Światowe banki centralne kopiują politykę, którą prowadzi Rezerwa. Trudno było jednak nie iść jej śladem, podczas największej fali zachorowań. Globalne decyzje w sprawie dalszej obniżki stóp procentowych również wyhamowały. Jedynie Bank Anglii wskazał na negatywne skutki utrzymywania tak niskich stóp procentowych. Na razie żadna inna instytucja szczebla centralnego, odpowiedzialna za politykę monetarną, tak dosadnie nie wskazała na przyszłe problemy, które rodzi środowisko niskich stóp procentowych. Z jednej strony decyzje banków nie są w żaden sposób rozczarowujące. Wręcz przeciwnie, zachowanie neutralności i nawet małego “zapasu” do ewentualnych działań jest racjonalne. Brak zmian w polityce, to również zmiana, ale środowiska gospodarczego. Gdyby Rezerwa Federalna zdecydowała się, na jakikolwiek ruch na stopach procentowych, byłoby to co najmniej niepoważne z racji wydawanych wcześniej oświadczeń. Drugą stroną medalu jest rynek i frustracje inwestorów, jakie będą narastać wraz z czasem neutralności ze strony Powella. Czy rozczarowanie doprowadzi do zmiany sentymentu?
Dolar
Zaraz po ogłoszeniu uśredniania celu inflacyjnego narosło przeświadczenie, że Rezerwa Federalna na wrześniowym posiedzeniu musi “coś” zmienić w swojej polityce. Presja ta szczególnie widoczna była po zachowaniu indeksów, gdy okazało się, że Powell nie powiedział praktycznie nic. FED już jakiś czas temu wykluczył możliwość wprowadzenia ujemnych stóp procentowych. W związku z tym jedyną “elastyczną” alternatywą, która mogłaby rzucić trochę światła na nową politykę pieniężną stał się skup aktywów dłużnych. Rezerwa w tym obszarze nadal prowadzi spore działania.
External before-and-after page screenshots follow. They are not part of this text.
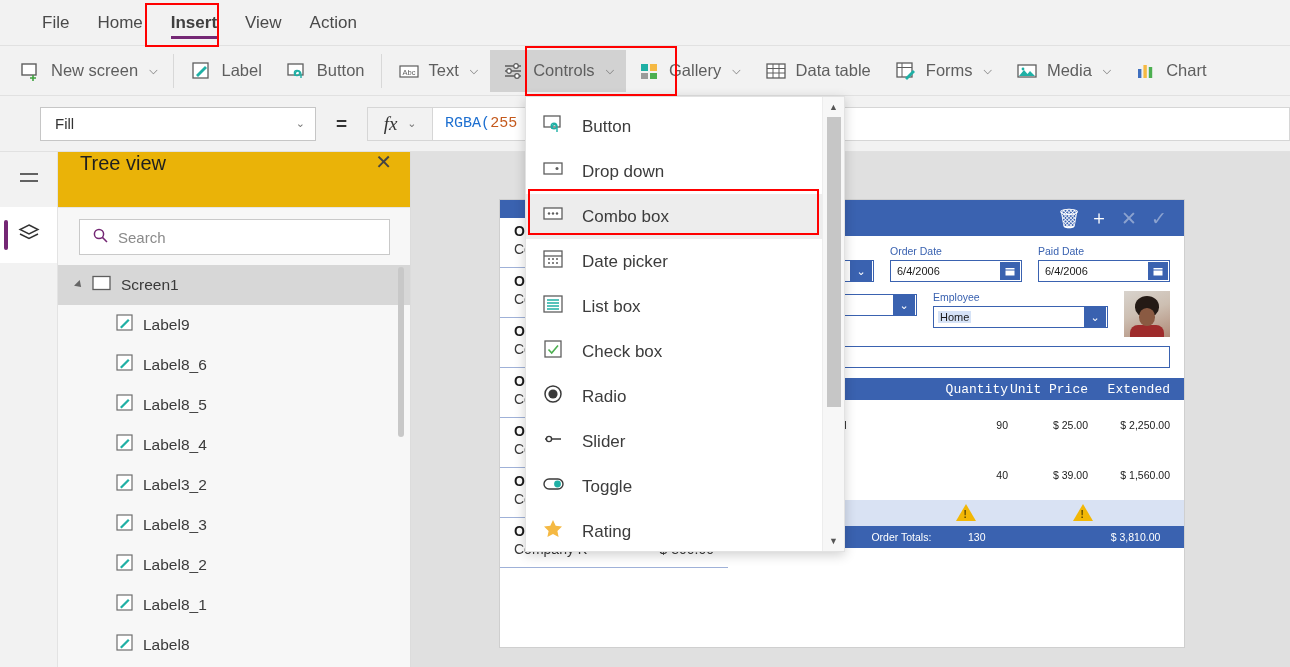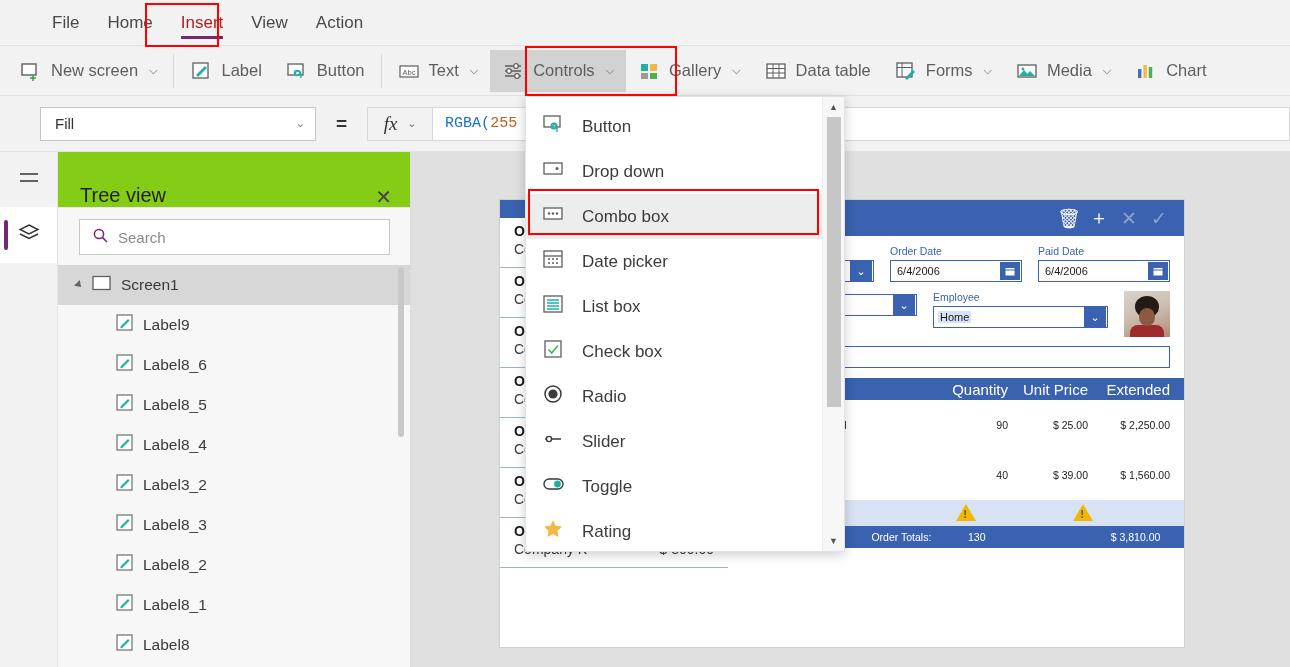--- a/index.html
+++ b/index.html
@@ -8,27 +8,27 @@
     font-family: "Liberation Sans", sans-serif;
     background: #ffffff;
     overflow: hidden;
   }
   .app { position: relative; width: 1290px; height: 667px; }
 
   
   .menubar {
     position: absolute; top: 0; left: 0; width: 1290px; height: 46px;
     background: #f2f2f2; border-bottom: 1px solid #e1e1e1;
-    display: flex; align-items: center; padding-left: 38px;
+    display: flex; align-items: center; padding-left: 28px;
   }
   .menu-item {
     font-size: 17px; color: #4a4a4a; padding: 0 14px; height: 46px;
     display: flex; align-items: center; cursor: default; position: relative;
   }
-  .menu-item.active { color: #b91c1c; font-weight: normal; }
+  .menu-item.active { color: #404040; font-weight: bold; }
   .menu-item.active::after {
     content: ""; position: absolute; left: 14px; right: 14px; bottom: 7px;
     height: 3px; background: #742774;
   }
 
   
   .ribbon {
     position: absolute; top: 46px; left: 0; width: 1290px; height: 50px;
     background: #f2f2f2; border-bottom: 1px solid #e1e1e1;
     display: flex; align-items: center; padding-left: 8px;
@@ -84,22 +84,22 @@
     content: ""; position: absolute; left: 4px; top: 13px;
     width: 4px; height: 30px; background: #742774; border-radius: 2px;
   }
 
   
   .tree {
     position: absolute; top: 152px; left: 58px; width: 353px; height: 515px;
     background: #f7f7f7; border-right: 1px solid #dcdcdc;
   }
   .tree-head {
-    height: 56px; display: flex; align-items: flex-end; padding: 0 18px 0 22px;
-    border-bottom: 1px solid #e6e6e6; background: #84cc16;
+    height: 56px; display: flex; align-items: flex-start; padding: 0 18px 0 22px;
+    border-bottom: 1px solid #e6e6e6; background: #eab308;
   }
   .tree-title { font-size: 20px; color: #1f1f1f; flex: 1; }
   .tree-close { font-size: 20px; color: #444; cursor: default; line-height: 1; }
   .search-wrap { padding: 11px 20px 10px 21px; }
   .search-box {
     height: 36px; background: #ffffff; border: 1px solid #c9c9c9;
     display: flex; align-items: center; gap: 9px; padding: 0 12px;
   }
   .search-ph { font-size: 15px; color: #8a8a8a; }
   .tree-list { padding-top: 0; position: relative; }
@@ -159,22 +159,22 @@
     width: 46px; height: 46px; background: linear-gradient(160deg,#d8d3cd 0%,#cdbfb2 45%,#b08b78 100%);
     position: relative; overflow: hidden; flex: 0 0 46px;
   }
   .photo::before { content:""; position:absolute; left:11px; top:5px; width:24px; height:21px; border-radius:50% 50% 45% 45%; background:#241a15; }
   .photo::after { content:""; position:absolute; left:15px; top:17px; width:16px; height:18px; border-radius:48%; background:#8a5a42; }
   .photo i { position:absolute; left:6px; bottom:0; width:34px; height:12px; background:#9e2b2b; border-radius:8px 8px 0 0; }
   .wide-in { height: 22px; border: 1px solid #3a62b0; margin: 4px 14px 0 14px; background: #fff; }
 
   .tbl { margin: 10px 0 0 0; }
   .tbl-head {
-    height: 22px; background: #3a62b0; color: #fff; font-size: 15px;
-    display: flex; align-items: center;
+    height: 22px; background: #3a62b0; color: #fff; font-size: 13px;
+    display: flex; align-items: center; font-family: Liberation Mono, monospace;
   }
   .tbl-row { height: 50px; display: flex; align-items: center; font-size: 10.5px; color: #1a1a1a; }
   .c-name { width: 200px; padding-left: 10px; }
   .c-qty  { width: 80px; text-align: right; }
   .c-up   { width: 80px; text-align: right; }
   .c-ext  { width: 90px; text-align: right; padding-right: 8px; }
   .warn-band { height: 26px; background: #d9e2f3; display: flex; align-items: center; position: relative; }
   .warn { position: absolute; width: 0; height: 0; border-left: 10px solid transparent; border-right: 10px solid transparent; border-bottom: 17px solid #f2b705; }
   .warn span { position: absolute; left: -2.5px; top: 5px; font-size: 10px; color: #5a4600; font-weight: bold; }
   .totals { height: 22px; background: #3a62b0; color: #fff; font-size: 10.5px; display: flex; align-items: center; }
Ogólny deadline, który założyła sobie Rezerwa Federalna wobec zapowiedzi utrzymywania obecnej polityki to rok 2024. Dlaczego aż 4 lata? Jest to założenie, że do tego czasu koszt pieniądza nie będzie istotny. Do 2024 roku Powell nabierze pewności co do inflacji. Stopy procentowe, po “trwałym” przekroczeniu 2% mają zostać poruszone w górę. Z jednej strony możemy poczuć pewien niesmak wobec działań rezerwy. By stwierdzić trwałą tendencję wzrostową wskaźnika wzrostu cen, konieczne było jego uśrednienie? De facto dodając do niego historyczne notowania (które były niskie) zostały rozwodnione obecne i przyszłe odczyty. Z drugiej natomiast to zrozumiałe, że Rezerwa Federalna założyła w ciągu najbliższych miesięcy znaczny wzrost inflacji, który pociągnąłby za sobą presję podwyżek.
Uśredniona inflacja i niski koszt pieniądza powinny stanowić bardzo dobre środowisko dla inwestorów. Skąd zatem tak alergiczna reakcja na zapowiedzi dotyczące utrzymania sielankowej polityki? Problemem jest to, że Powell tak napompował oczekiwania rynków, iż brak działań (pomimo korzystnego środowiska do dalszych wzrostów) odbierany jest negatywnie. Korekta, która pojawiła się w ubiegłym tygodniu, może być wyłącznie chwilą oddechu w trwającej hossie.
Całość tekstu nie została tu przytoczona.